Escritores
La antigua risa
En este tiempo de ya pasadas –pero recientes– fiestas nostálgicas, es totalmente inadecuado escribir un responso o una necrológica sobre este mundo que agoniza. Enero es, más bien, tiempo de consejas, leyendas y cuentos al lado del fuego. Y también de recuerdos chistosos por parte de los viejos. Ocasión de recuperar una risa antigua, inocente, incruenta. El «tubo de la risa», en el túnel del tiempo. Las antiguas anécdotas risueñas ponen de relieve lo grotesco social, y nos identifican con un pasado sin retorno.
Mi hermano y yo, de chicos, en aquellas noches de invierno, le pedíamos a mi padre: –«¿Cuáles son los motes mas graciosos, que tú sabes de las gentes del pueblo y por qué a esas personas las llaman así?».
¡Aquí venía lo bueno! Eran tantos, que no alcanzaba a repasarlos todos. Allí estaban «el notario Picores», el vinatero «Suficiente», los alguaciles «Panzanegra y Tenazo», el chulo «Tacones», «La que no se peina» –señorita cursi– el terrateniente «Pape, el Mutis»… Y muchos más. No quiero privarme de consignar a tres de ellos, equivalentes cada uno, a una escena teatral, de «género chico».
Picores.
Respetable notario. Así llamado porque padecía un tic nervioso que, muy a menudo, le hacía mover o encoger los hombros, como si algo le picara en la espalda. Este mote lo interpretó como apellido una forastera, que necesitaba solventar ciertos asuntos en una notaría. Pidió el consejo de algunos paisanos. –«Eso te lo arregla Picores». –«Para casos como el tuyo, no hay otro como Picores». –«Debes confiar en Picores». –«Lo mejor es que pidas hora en la notaría y que te reciba Picores».

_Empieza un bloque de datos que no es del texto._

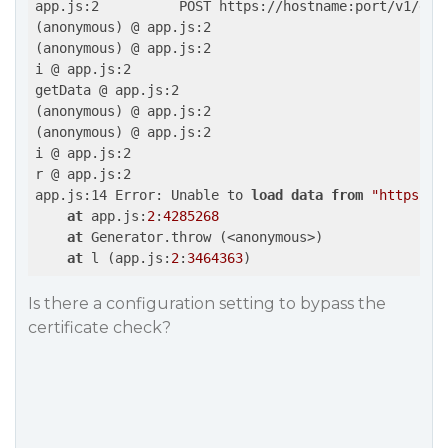
app.js:2          POST https://hostname:port/v1/grap
(anonymous) @ app.js:2

(anonymous) @ app.js:2

i @ app.js:2

getData @ app.js:2

(anonymous) @ app.js:2

(anonymous) @ app.js:2

i @ app.js:2

r @ app.js:2

app.js:14 Error: Unable to 
load
data
from
"https://
at
 app.js:
2
:
4285268
at
 Generator.throw (<anonymous>)

at
 l (app.js:
2
:
3464363
)
Is there a configuration setting to bypass the
certificate check?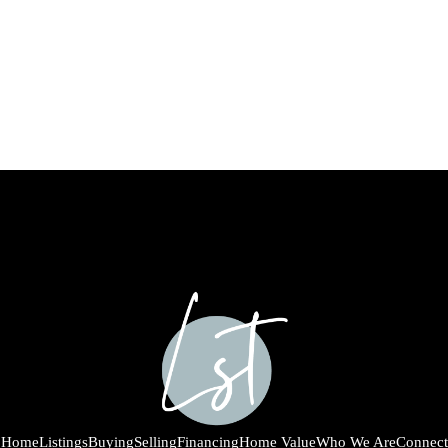
Home
Listings
Buying
Selling
Financing
Home Value
Who We Are
Connect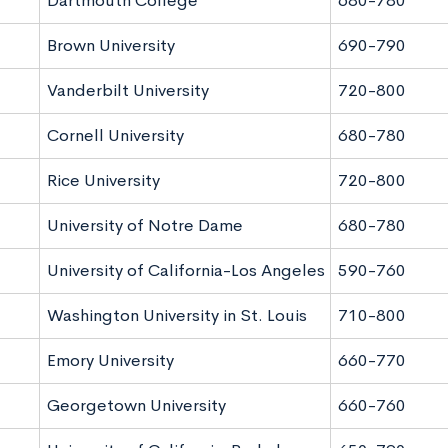
Dartmouth College
680-780
Brown University
690-790
Vanderbilt University
720-800
Cornell University
680-780
Rice University
720-800
University of Notre Dame
680-780
University of California-Los Angeles
590-760
Washington University in St. Louis
710-800
Emory University
660-770
Georgetown University
660-760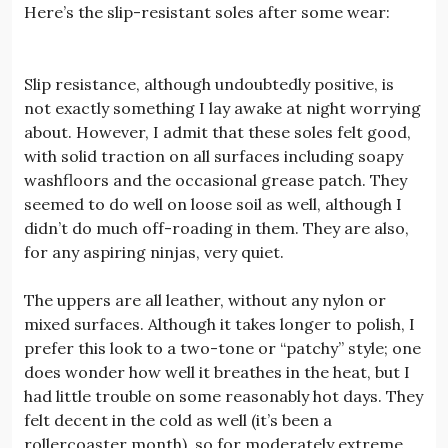
Here’s the slip-resistant soles after some wear:
Slip resistance, although undoubtedly positive, is
not exactly something I lay awake at night worrying
about. However, I admit that these soles felt good,
with solid traction on all surfaces including soapy
washfloors and the occasional grease patch. They
seemed to do well on loose soil as well, although I
didn’t do much off-roading in them. They are also,
for any aspiring ninjas, very quiet.
The uppers are all leather, without any nylon or
mixed surfaces. Although it takes longer to polish, I
prefer this look to a two-tone or “patchy” style; one
does wonder how well it breathes in the heat, but I
had little trouble on some reasonably hot days. They
felt decent in the cold as well (it’s been a
rollercoaster month), so for moderately extreme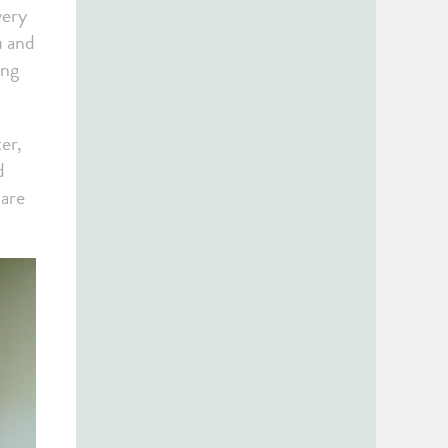
very
u and
ing
er,
d
care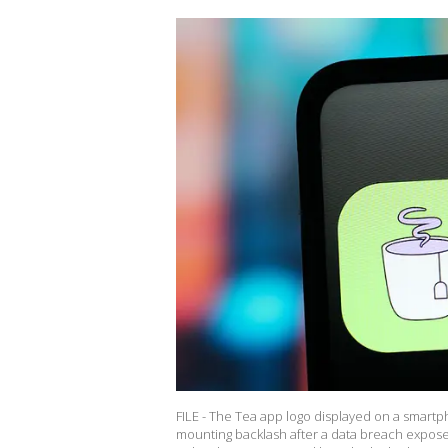
FILE - The Tea app logo displayed on a smartp
mounting backlash after a data breach expose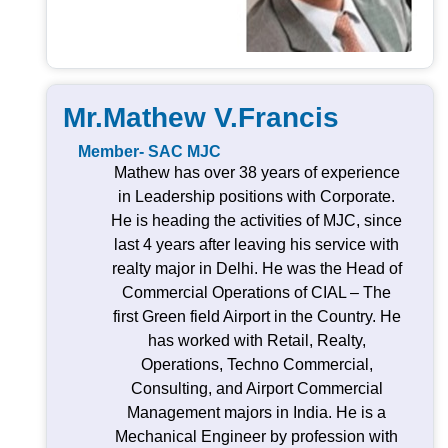
Mr.Mathew V.Francis
Member- SAC MJC
Mathew has over 38 years of experience
in Leadership positions with Corporate.
He is heading the activities of MJC, since
last 4 years after leaving his service with
realty major in Delhi. He was the Head of
Commercial Operations of CIAL – The
first Green field Airport in the Country. He
has worked with Retail, Realty,
Operations, Techno Commercial,
Consulting, and Airport Commercial
Management majors in India. He is a
Mechanical Engineer by profession with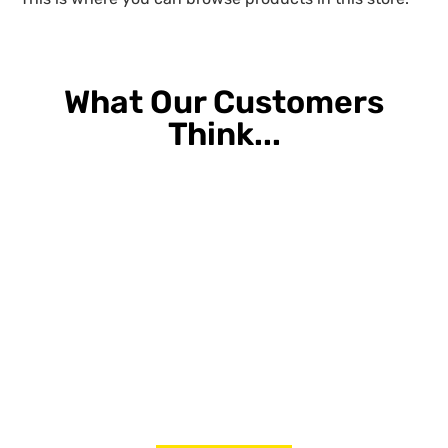
What Our Customers
Think...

Y acompañada por un matrimonio del pueblo, la forastera visitó al notario, y no hacía más que repetir: –«Porque, mire usted, señor Picores…». –«Estas son mis disposiciones, señor Picores». –«Y, a propósito, señor Picores…». –«Se lo agradezco mucho, señor Picores…».
El notario se removía en su asiento, más aquejado aún por su tic nervioso, cosa que la forastera no notaba, sumida como se hallaba en sus preocupaciones. Pero el matrimonio estaba volado, escuchando cómo la amiga le trataba de señor Picores y el otro corroboraba su apodo, moviendo los hombros desaforadamente. Hasta que terminó, resoplando con furia y pasándose un pañuelo por la frente. Entonces, intervino la acompañante: –«Perdona, Domitila, don Emilio Sanz no se llama así, y tú debes estar muy confundida». La forastera se confundió más al corroborar con espanto lo adecuado y gráfico del mote: –«Perdone mi desliz, don Emilio. Ya me doy cuenta de que se está cometiendo con usted una injusticia».
¿Una injusticia? Sobre todo por no decirle de antemano cómo se llamaba en realidad el conocido como Picores. Esto era como un pasillo de comedia.
Pepe, el Mutis
Rico y gordo terrateniente. Aquel apodo era tan definitorio como el de Picores, aquejado por otra forma de tic. Pero el suyo era un tic verbal, una palabra recurrente, que empleaba sin cesar y a propósito de todo. Unas veces, imponiendo «silencio o boca cerrada»; otras, en sentido más literal, «retirarse, salir de escena». Y, en ocasiones, entendido como mutación, cambio de tema o de ocupación. Por ejemplo:
–«Mutis, que voy a orinar». –«En cuestiones de política y de religión, mutis». –«¿Que si sé cómo están los precios en el mercado? Mutis» –«En cuanto a las desavenencias entre matrimonios, por mi parte, mutis». –«Cuando alguien quiere saber de uno más de la cuenta, mutis». –«Mutis, que me voy» –«Mutis, que hago mutis». –«Mutis, que se me hace tarde» –«Mutis, que es hora de cenar». –»Mutis, que es hora de acostarse». –«Lo mejor que podemos hacer en este mundo es mutis».
La que no se peina.
Así conocida una señorita madrileña, muy culta, muy fina, que tenía en menos a todos los galanes que la rondaban. Y un día tuvo el atrevimiento de decir: –«Yo no me peino para ninguno de este pueblo». Además de aguantar ese mote a todo lo largo de su vida, se quedó soltera.